For the adsorption experiment, 5 mg of SC was added into 30 mL of MB solution with a concentration of 80 mg/L. The concentration of MB that remained in the solution was determined at 5 min, 10 min, 20 min, 40 min, 1 h, 1.5 h, 2 h, 3 h, 4 h, 6 h, 12 h, and 24 h by UV-Vis. The amount of adsorption at time t can be calculated by Equation (8):

$$q_t=\frac{(C_0-C_t)}{M}\times V$$

(8)

where q_t is the amount of adsorption at time t (mg/g), and C_t is the MB concentration at time t (mg/L).

The pseudo-first-order, pseudo-second-order, and intra-particle diffusion models were used for the adsorption kinetic study in order to understand the adsorption rate, the time required for reaching equilibrium, and the mass transfer mechanisms of the adsorption system, respectively.

The pseudo-first-order model was described by Equation (9) [57]:

$$log\left(q_e-q_t\right)=log{q}_e-\frac{k_{1}t}{2.303}$$

(9)

where t is the adsorption time (min), and k₁ is the pseudo-first-order rate constant (min⁻¹).
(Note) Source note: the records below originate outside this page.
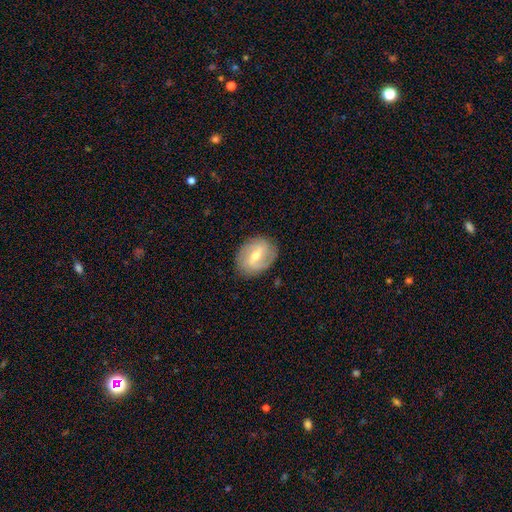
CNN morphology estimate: The model was most divided on "bar": weak: 49%, strong: 32%, no: 19%. More confident: edge-on disk — no (95%); merging — none (83%); spiral arms — yes (76%); smooth or featured — featured or disk (67%); bulge size — moderate (63%).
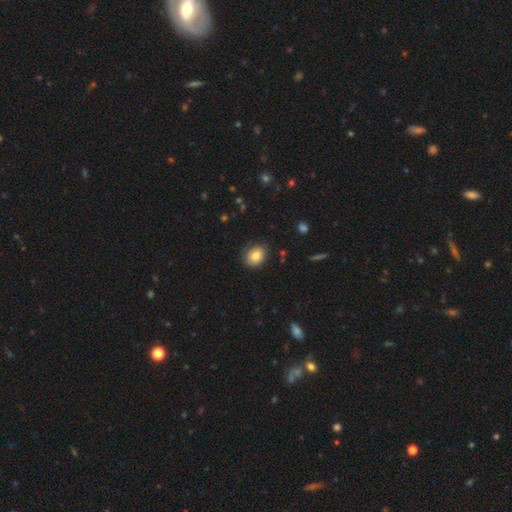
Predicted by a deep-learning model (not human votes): This appears to be a smooth galaxy with no disk features (80%) that is round (55%). Merging: none (80%).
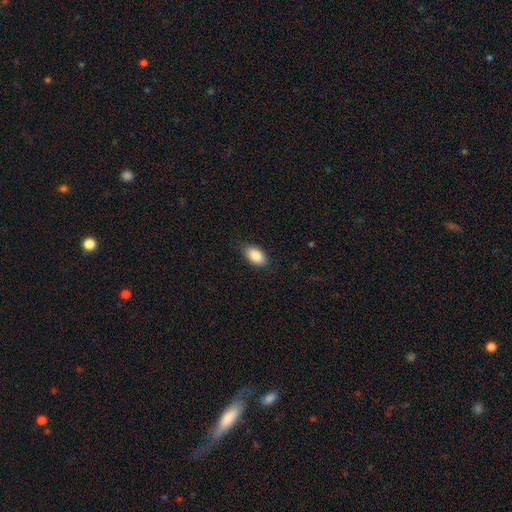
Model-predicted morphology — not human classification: smooth-or-featured: smooth: 87% | star or artifact: 7% | featured or disk: 6%
  how-rounded: in between: 92% | round: 6% | cigar-shaped: 2%
  merging: none: 83% | minor disturbance: 14% | major disturbance: 3% | merger: 1%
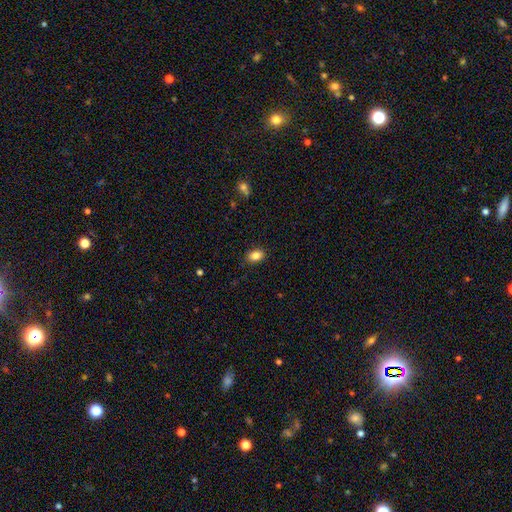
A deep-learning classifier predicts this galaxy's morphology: This appears to be a smooth galaxy with no disk features (84%) that is in between round and cigar-shaped (80%). Merging: none (87%).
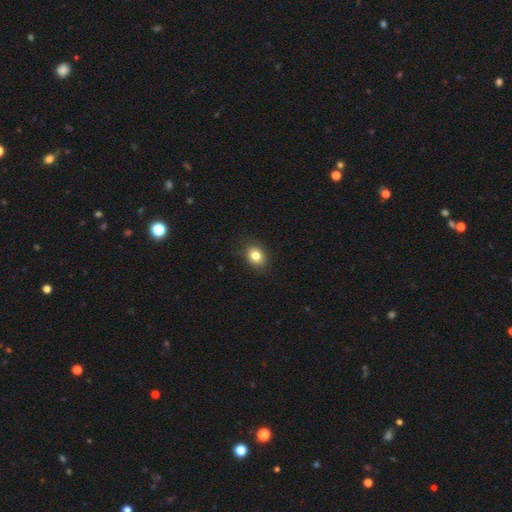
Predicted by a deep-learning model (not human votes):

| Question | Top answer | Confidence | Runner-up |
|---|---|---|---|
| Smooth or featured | smooth | 81% | star or artifact (10%) |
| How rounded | in between | 52% | round (47%) |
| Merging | none | 86% | minor disturbance (11%) |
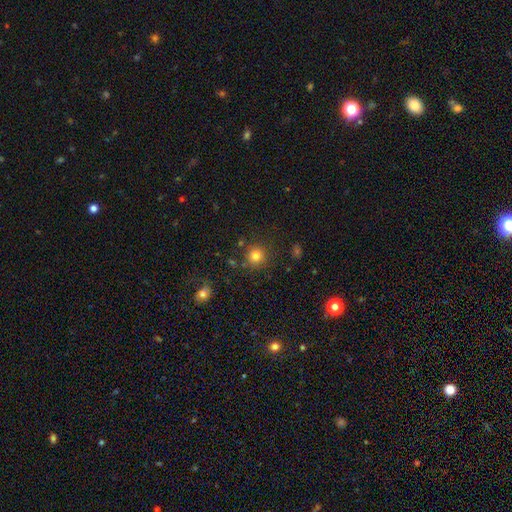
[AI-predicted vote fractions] This appears to be a smooth galaxy with no disk features (80%) that is round (93%). Merging: none (84%).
The pseudo-second-order model was described by Equation (10) [57]:

$$\frac{t}{q_t}=\frac{1}{k_2{q}_e^2}+\frac{1}{q_e}t$$

(10)

where k₂ is the pseudo-second-order rate constant (g·mg·min⁻¹).
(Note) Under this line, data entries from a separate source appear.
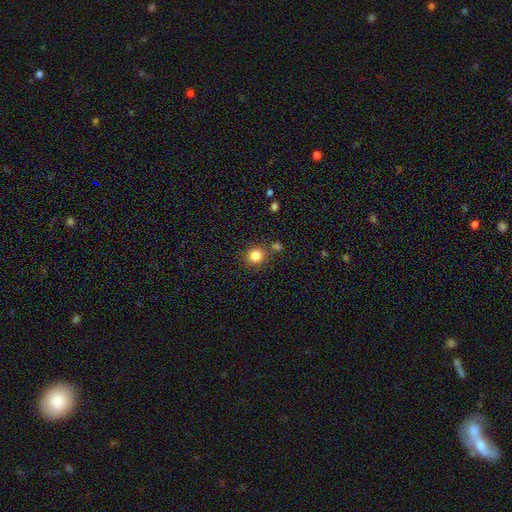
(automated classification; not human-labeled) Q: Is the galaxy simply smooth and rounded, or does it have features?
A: smooth — 83%.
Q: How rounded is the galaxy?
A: round — 83%.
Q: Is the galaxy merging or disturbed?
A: none — 77%.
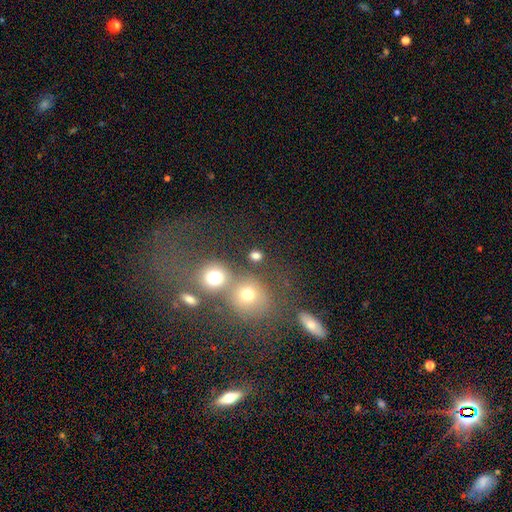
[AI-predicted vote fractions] Morphology: type=smooth (73%); roundness=round (80%); merging=none (67%).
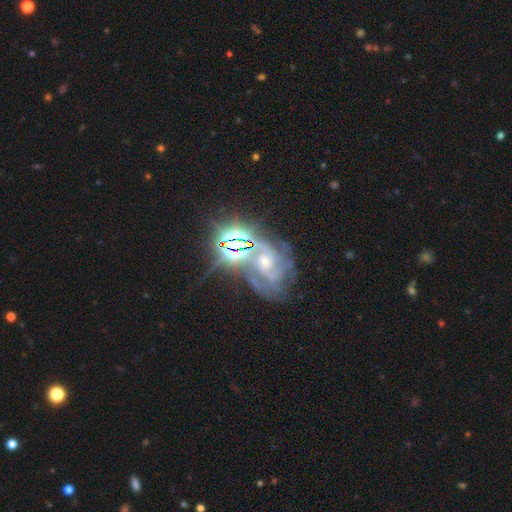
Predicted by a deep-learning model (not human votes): This is likely a featured or disk galaxy (61%). It is clearly not viewed edge-on (96%). Bar: possibly no (59%). Spiral arm pattern: clearly yes (84%). Central bulge: possibly small (59%). Merging: possibly none (49%).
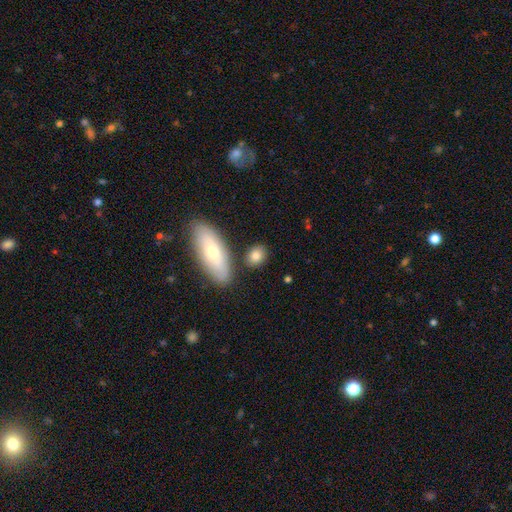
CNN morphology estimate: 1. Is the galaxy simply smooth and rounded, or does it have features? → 80% smooth, 13% featured or disk, 8% star or artifact.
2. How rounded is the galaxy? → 55% in between, 40% round, 6% cigar-shaped.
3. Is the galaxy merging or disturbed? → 78% none, 10% minor disturbance, 8% merger, 3% major disturbance.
The intra-particle diffusion model was described by Equation (11) [58]:

$$q_t=k_i{t}^{1/2}+C_i$$

(11)

where, k_i is the intra-particle diffusion rate constant (mg·g·min^−1/2) and C_i is the boundary layer effect. When the value of C_i is zero, intra-particle diffusion is the sole rate-limiting step. If C_i does not equal zero, the intra-particle diffusion is not the only rate-limiting step.

3.4.5. Adsorption Isotherm

The adsorption capability of SC1050 on MB under the optimum conditions was studied by adding 5 mg of SC1050 to 30 mL of the MB solution (pH = 10) with concentrations of 5, 10, 20, 40, 80, 120, 160, and 200 mg/L. Isotherm data were analyzed using the equilibrium models of the Langmuir isotherm and the Freundlich isotherm. Among them, the Langmuir isotherm is based on the monolayer adsorption on homogeneous surfaces, while Freundlich isotherm is commonly used to describe multilayer adsorption on heterogeneous surfaces [59].

The Langmuir isotherm is described below [60]:

$$\frac{C_e}{q_e}=\frac{1}{q_{max}·K_L}+\frac{C_e}{q_{max}}$$

(12)

where q_max is the maximum adsorption capacity (mg/g), and K_L is the Langmuir isotherm constant (L/mg).

The Freundlich isotherm is described by Equation (13) [48]:

$$ln{q}_e=ln{K}_F+\frac{1}{n}·ln{C}_e$$

(13)

where K_F is the constant of the Freundlich isotherm (L/g), and n is the Freundlich exponent.

For the Langmuir equation, the efficiency of the adsorption process can be predicted by the dimensionless equilibrium parameter R_L, which was defined by the following equation:

$$R_L=\frac{1}{1+K_L·C_0}$$

(14)

When 0 < R_L < 1, the adsorption progress is considered as favorable.

4. Conclusions

In this work, the SS/CMCS hydrogel with porous structure was prepared by electrodeposition at 3 V DC voltage. SS was confirmed as the major component of the SS/CMCS hydrogel by the Bradford assay (77.12 $\pm$ 3.48%). The interaction between SS and CMCS molecules in the SS/CMCS hydrogel was confirmed by FTIR and viscosity measurements as intermolecular hydrogen bonds. Further, the SC samples were prepared by the carbonization method at 850, 950 and 1050 °C. The results of N₂ adsorption–desorption, SEM, and Raman spectra displayed that the SC1050 had a larger specific area (up to 1494.96 cm²/g), more developed pore structure, and higher graphitization degree.

While many factors affected the adsorption process, such as initial MB concentration, solution’s initial pH, adsorption time, and temperature, the dye adsorption experiments demonstrated that the SC1050 had the best adsorption capacity. The adsorption of MB by SC1050 followed the intra-particle diffusion model. The whole adsorption process was exothermic and fitted well to the Langmuir isotherm. The optimum adsorption condition is T = 15 °C, pH = 10, and the maximum monolayer adsorption amount is 231.79 mg/g. Those results demonstrated that the SC1050 could be used as biological adsorbents for MB.

Our work is expected to provide a more energy-saving and efficient approach for the enrichment and recovery of SS from wastewater of the silk industry. In addition, the SS-derived carbonous adsorbent demonstrates good adsorption capability to MB and, therefore, has good potential application prospects in the field of dye wastewater treatment.